## Task:
Go through the records below and show every line with the string "Xbox".

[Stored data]
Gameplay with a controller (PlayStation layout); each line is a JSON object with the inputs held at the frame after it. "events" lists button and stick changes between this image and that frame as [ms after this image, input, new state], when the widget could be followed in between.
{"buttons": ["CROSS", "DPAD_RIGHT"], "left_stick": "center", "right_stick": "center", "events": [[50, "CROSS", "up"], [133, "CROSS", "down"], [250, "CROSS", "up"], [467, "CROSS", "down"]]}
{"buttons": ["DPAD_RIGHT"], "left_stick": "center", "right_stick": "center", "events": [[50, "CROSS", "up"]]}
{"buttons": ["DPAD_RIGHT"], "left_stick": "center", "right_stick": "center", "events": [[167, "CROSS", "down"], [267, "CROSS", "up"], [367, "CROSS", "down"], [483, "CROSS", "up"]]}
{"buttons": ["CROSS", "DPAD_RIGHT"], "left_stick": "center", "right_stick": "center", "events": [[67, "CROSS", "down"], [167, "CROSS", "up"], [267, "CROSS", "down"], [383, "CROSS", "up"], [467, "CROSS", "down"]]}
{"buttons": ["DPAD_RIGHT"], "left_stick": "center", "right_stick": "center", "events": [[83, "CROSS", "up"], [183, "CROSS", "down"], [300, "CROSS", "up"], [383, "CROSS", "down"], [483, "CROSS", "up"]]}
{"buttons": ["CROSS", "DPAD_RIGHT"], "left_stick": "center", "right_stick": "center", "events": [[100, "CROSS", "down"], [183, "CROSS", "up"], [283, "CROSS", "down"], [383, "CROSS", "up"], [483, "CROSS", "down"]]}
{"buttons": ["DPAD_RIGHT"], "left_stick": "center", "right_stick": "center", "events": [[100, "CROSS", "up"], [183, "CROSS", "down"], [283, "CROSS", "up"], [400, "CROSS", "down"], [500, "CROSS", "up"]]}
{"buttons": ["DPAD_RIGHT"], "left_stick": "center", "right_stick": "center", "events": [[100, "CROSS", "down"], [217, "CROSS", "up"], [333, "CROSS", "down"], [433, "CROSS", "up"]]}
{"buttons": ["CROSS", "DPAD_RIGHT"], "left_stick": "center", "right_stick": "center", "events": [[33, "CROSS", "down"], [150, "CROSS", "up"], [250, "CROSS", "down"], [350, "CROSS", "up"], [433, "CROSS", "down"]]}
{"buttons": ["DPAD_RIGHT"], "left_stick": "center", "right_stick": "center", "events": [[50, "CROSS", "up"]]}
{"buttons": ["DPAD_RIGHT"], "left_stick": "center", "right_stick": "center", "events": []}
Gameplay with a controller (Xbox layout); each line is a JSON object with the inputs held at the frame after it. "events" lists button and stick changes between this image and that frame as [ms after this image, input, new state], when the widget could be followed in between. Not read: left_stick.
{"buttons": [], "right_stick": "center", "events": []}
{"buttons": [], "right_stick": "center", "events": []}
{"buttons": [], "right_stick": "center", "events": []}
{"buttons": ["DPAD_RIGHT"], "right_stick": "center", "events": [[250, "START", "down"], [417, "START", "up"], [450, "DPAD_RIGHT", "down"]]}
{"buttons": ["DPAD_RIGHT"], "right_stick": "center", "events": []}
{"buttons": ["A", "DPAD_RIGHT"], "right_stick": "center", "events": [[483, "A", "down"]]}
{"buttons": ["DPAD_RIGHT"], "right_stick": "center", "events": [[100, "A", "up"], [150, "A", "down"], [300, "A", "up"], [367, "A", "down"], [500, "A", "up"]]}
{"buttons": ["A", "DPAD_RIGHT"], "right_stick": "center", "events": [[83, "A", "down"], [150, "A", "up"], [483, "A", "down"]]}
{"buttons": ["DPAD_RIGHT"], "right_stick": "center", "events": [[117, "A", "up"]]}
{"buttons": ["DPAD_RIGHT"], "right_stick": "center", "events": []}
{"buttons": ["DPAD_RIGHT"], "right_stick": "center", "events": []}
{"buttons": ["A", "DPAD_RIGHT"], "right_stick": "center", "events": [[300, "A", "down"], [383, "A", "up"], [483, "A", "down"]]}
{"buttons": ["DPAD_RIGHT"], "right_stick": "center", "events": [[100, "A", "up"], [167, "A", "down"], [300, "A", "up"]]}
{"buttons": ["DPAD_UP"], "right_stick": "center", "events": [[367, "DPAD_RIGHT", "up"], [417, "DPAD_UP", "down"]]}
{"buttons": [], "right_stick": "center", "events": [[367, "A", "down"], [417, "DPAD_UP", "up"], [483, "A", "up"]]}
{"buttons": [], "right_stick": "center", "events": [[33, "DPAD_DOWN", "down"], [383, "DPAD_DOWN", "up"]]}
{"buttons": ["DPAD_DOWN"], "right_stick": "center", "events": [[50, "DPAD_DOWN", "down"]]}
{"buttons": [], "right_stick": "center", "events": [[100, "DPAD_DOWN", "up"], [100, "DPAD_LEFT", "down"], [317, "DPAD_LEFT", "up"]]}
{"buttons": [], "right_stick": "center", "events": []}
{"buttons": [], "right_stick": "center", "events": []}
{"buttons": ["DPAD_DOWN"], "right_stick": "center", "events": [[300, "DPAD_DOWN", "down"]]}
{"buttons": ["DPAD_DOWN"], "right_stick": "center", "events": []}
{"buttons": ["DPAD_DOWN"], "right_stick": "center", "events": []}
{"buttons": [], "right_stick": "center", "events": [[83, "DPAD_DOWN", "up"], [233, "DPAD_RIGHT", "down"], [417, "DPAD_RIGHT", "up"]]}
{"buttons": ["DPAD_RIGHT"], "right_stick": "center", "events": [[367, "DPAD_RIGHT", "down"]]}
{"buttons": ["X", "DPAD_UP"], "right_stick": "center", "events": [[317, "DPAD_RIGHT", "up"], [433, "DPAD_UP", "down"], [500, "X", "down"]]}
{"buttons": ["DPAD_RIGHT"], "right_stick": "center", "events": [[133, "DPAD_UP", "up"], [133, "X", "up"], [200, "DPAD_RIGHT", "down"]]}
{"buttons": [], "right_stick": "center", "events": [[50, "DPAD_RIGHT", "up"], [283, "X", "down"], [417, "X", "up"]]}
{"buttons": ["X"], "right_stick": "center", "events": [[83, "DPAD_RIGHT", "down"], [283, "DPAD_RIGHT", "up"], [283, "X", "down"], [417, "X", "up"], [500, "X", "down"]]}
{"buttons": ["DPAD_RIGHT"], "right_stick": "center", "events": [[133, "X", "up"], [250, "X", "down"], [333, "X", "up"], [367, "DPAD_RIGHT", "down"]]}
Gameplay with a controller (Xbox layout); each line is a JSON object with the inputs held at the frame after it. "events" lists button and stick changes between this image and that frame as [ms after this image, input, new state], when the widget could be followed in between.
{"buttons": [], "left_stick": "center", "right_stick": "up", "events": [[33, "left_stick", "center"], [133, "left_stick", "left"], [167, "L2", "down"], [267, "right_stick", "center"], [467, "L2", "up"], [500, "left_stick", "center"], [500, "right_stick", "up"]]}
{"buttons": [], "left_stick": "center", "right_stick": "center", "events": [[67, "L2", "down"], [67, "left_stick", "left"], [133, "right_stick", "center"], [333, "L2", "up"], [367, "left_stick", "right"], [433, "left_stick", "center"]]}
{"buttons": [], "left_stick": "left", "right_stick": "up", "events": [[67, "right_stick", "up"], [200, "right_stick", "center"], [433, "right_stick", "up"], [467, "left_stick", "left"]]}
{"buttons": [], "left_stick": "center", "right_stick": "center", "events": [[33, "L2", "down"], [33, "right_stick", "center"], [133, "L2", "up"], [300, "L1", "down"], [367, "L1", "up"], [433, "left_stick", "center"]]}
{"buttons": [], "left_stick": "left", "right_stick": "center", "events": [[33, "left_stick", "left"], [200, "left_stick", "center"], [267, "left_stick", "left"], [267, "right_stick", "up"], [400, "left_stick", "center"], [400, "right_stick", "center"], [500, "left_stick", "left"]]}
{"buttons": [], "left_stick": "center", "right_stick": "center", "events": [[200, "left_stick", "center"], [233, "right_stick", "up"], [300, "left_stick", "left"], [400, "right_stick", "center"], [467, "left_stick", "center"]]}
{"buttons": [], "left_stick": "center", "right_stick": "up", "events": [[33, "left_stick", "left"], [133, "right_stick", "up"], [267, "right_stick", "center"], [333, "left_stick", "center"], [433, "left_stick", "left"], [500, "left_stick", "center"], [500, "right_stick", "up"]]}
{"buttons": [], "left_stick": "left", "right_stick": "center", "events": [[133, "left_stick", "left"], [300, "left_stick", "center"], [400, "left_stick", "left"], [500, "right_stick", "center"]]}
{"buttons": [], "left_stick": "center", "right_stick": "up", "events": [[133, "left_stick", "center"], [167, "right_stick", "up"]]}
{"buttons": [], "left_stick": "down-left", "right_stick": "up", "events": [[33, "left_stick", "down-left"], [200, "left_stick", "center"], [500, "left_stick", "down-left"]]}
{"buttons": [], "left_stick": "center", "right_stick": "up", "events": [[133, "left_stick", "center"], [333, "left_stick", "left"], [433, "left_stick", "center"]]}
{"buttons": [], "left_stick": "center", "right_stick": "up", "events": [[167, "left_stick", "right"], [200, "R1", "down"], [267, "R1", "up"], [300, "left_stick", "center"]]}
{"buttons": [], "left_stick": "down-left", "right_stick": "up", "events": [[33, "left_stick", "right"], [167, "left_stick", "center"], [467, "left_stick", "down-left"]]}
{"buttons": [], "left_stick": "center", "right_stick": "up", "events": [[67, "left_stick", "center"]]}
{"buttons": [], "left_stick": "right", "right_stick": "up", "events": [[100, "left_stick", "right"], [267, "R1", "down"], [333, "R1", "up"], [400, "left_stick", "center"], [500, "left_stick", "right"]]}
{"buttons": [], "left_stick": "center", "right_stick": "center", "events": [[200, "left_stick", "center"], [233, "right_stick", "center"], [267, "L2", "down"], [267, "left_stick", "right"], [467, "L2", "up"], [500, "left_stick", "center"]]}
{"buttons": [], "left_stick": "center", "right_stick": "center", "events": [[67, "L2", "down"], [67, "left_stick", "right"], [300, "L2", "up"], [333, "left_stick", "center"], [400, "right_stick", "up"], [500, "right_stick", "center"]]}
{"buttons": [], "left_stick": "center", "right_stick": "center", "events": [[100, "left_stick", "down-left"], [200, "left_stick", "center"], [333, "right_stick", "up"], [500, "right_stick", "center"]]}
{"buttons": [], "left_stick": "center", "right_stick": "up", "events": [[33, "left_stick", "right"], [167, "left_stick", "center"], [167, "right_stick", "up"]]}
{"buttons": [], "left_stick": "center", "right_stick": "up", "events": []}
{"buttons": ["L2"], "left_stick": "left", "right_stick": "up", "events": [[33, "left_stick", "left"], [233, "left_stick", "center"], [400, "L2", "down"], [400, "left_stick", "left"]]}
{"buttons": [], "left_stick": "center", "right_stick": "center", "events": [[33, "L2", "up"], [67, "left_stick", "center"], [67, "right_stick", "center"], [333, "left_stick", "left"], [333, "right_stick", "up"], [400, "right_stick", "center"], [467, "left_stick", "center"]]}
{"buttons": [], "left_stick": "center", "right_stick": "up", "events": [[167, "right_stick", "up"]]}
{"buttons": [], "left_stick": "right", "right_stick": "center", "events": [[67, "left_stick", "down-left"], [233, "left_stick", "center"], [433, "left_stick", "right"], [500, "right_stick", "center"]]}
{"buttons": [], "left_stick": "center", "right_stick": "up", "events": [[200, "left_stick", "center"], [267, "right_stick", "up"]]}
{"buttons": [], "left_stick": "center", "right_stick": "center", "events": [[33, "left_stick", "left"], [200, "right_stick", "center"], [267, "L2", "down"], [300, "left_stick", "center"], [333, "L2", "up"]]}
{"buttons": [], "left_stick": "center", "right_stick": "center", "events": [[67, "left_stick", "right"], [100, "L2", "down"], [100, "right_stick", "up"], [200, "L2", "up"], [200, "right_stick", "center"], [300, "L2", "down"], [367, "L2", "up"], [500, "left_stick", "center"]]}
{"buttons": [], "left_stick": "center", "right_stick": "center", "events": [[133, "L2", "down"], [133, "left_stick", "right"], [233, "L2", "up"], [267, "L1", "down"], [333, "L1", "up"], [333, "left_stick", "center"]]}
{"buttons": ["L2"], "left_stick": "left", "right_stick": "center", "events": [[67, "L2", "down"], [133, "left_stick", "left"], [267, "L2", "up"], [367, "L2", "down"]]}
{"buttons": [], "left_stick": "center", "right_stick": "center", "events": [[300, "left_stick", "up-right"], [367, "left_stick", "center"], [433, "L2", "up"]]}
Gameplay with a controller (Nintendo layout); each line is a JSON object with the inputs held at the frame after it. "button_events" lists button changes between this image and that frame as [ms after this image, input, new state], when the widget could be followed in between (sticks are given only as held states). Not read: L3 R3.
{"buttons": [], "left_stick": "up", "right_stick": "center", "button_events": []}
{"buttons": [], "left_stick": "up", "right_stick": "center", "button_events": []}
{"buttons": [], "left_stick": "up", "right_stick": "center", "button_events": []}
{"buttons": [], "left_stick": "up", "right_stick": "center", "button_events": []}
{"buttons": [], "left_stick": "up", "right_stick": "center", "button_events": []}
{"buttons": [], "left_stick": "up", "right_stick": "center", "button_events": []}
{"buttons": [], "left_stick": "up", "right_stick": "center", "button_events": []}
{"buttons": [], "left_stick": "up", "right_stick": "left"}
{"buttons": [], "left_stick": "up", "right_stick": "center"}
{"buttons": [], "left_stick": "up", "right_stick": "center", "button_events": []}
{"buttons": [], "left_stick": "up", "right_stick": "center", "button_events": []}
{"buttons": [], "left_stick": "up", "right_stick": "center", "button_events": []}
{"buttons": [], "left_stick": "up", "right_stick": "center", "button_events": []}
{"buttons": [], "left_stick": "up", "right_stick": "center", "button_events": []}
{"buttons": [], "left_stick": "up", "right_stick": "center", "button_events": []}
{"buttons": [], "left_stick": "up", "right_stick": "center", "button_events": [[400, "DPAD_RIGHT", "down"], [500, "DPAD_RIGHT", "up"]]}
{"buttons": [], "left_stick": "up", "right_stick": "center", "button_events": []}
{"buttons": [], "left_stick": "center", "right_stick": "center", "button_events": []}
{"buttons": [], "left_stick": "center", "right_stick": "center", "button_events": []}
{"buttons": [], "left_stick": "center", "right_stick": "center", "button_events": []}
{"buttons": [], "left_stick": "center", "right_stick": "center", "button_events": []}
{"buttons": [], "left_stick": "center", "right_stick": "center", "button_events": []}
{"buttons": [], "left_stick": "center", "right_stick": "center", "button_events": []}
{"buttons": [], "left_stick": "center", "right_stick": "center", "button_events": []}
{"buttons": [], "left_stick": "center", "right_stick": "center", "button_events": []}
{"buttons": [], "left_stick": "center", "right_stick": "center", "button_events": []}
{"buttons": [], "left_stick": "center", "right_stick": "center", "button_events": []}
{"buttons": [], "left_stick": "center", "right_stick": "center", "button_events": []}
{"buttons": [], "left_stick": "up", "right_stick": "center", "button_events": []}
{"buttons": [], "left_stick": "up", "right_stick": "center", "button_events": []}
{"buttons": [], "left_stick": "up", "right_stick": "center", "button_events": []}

## Output of the task:
Gameplay with a controller (Xbox layout); each line is a JSON object with the inputs held at the frame after it. "events" lists button and stick changes between this image and that frame as [ms after this image, input, new state], when the widget could be followed in between. Not read: left_stick.
Gameplay with a controller (Xbox layout); each line is a JSON object with the inputs held at the frame after it. "events" lists button and stick changes between this image and that frame as [ms after this image, input, new state], when the widget could be followed in between.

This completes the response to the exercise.